If Selanne had retired and not come back post-lockout, his career would be more in the area of Pavel Bure. But instead, Selanne has excelled since returning, playing at about a point-a-game pace with the Ducks and finally getting a championship ring (in a season in which he potted, in adj. numbers, 50 goals and 100 points). If Selanne were a baseball player, there'd be whispers of steroids...you just don't tend to see wingers put up such good numbers in their late thirties (sometimes you see it with defencemen, but rarely wingers). In fact, as of this writing, at forty years of age, Selanne is having another great season with the Ducks, averaging more than a point a game.
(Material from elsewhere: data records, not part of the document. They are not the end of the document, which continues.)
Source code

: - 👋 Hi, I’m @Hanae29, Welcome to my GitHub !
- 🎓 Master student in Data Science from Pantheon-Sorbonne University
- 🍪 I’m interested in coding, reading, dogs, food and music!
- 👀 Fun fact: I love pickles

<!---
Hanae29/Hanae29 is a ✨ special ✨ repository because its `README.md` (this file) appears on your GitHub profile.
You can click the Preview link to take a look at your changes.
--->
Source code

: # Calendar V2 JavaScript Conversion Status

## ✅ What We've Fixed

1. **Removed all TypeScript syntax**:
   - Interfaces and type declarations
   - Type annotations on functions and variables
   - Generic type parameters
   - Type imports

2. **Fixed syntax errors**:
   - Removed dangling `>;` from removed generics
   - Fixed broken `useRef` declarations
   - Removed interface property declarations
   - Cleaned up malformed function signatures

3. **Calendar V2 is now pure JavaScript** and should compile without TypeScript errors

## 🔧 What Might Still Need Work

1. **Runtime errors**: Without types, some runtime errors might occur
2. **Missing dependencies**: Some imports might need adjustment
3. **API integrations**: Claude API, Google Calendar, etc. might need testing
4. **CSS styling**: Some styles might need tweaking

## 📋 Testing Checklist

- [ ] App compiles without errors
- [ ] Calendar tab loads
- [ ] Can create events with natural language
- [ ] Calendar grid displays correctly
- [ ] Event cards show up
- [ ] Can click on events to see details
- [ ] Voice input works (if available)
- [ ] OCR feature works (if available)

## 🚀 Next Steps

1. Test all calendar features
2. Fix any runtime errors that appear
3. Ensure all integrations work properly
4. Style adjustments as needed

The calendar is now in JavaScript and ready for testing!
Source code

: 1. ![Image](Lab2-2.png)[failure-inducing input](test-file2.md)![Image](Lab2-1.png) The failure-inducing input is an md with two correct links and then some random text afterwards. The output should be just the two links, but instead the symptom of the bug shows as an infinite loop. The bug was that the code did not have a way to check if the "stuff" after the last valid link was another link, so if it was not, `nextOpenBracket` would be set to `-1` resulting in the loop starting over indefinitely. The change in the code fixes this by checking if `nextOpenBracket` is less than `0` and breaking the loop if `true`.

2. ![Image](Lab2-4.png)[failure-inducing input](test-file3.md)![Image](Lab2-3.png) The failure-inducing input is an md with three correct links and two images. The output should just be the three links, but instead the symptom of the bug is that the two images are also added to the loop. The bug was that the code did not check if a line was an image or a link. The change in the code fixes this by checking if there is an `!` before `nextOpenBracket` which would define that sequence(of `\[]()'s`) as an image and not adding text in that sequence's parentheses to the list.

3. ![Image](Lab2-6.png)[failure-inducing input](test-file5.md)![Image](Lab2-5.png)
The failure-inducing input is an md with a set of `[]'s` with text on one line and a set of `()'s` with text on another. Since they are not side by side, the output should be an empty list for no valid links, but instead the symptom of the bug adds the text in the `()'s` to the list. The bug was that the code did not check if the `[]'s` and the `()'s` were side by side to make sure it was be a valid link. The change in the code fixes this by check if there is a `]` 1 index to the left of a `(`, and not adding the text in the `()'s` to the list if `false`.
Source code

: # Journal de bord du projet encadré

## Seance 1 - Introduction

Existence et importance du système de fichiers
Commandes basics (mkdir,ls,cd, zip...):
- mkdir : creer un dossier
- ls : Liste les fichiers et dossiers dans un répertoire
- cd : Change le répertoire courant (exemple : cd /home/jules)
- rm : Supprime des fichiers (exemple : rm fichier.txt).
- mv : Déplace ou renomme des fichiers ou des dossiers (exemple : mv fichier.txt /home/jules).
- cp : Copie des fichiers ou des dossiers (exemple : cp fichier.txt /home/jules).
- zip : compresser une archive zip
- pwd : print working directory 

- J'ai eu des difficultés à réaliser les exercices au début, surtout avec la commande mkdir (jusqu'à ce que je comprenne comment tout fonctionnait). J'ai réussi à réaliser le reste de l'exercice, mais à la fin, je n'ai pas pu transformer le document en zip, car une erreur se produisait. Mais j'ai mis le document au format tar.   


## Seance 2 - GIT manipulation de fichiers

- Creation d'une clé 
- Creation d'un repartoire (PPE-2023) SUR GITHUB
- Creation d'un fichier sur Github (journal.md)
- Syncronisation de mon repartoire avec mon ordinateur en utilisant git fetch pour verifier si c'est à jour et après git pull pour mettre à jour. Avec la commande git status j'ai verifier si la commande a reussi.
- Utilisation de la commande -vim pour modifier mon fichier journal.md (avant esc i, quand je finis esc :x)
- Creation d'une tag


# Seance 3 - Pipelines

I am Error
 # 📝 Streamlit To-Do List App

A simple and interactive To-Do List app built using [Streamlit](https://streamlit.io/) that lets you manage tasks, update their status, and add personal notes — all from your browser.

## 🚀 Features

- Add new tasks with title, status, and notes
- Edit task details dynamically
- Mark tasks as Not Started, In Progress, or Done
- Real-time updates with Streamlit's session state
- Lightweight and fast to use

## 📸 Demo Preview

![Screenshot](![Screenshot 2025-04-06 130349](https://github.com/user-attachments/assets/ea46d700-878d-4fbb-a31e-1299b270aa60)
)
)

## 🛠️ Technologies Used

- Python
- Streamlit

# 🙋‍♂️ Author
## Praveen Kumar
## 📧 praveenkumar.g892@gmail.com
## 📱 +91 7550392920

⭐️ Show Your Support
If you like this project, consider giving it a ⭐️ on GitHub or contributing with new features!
Selanne may have never been a dominant force in the playoffs (the reason why, in the end, he has to defer to Kurri as the greatest Finn ever), but his clutch abilities have been well on display in the international scene, where he always seems to have Finland playing above their heads, getting silvers when they shouldn't medal, or winning the World Championship. And while Selanne was always overshadowed and bested by Jagr for the mantle of league's best right-winger, his consistency as one of the top five at the position lands him a spot on my list of surely the top fifty players of all-time, and maybe a little bit higher. The Finnish Flash has used his blazing speed to burn many a defenceman, and it seems he's also used it on hockey fans as well...his career has sped by us with such effortless grace, we haven't really noticed how great it's been.